### THE TASK
Transcribe every one of the following rows verbatim.

───── RECORDS FOR PROCESSING

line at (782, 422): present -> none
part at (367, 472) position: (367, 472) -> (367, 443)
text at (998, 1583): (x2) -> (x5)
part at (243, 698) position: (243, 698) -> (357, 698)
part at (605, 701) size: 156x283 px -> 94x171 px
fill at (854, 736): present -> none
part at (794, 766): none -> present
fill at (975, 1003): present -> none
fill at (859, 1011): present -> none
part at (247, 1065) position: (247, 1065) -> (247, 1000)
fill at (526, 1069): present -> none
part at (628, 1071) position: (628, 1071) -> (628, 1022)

──────────

### FULL ANSWER
line at (782, 422): present -> none
part at (367, 472) position: (367, 472) -> (367, 443)
text at (998, 1583): (x2) -> (x5)
part at (243, 698) position: (243, 698) -> (357, 698)
part at (605, 701) size: 156x283 px -> 94x171 px
fill at (854, 736): present -> none
part at (794, 766): none -> present
fill at (975, 1003): present -> none
fill at (859, 1011): present -> none
part at (247, 1065) position: (247, 1065) -> (247, 1000)
fill at (526, 1069): present -> none
part at (628, 1071) position: (628, 1071) -> (628, 1022)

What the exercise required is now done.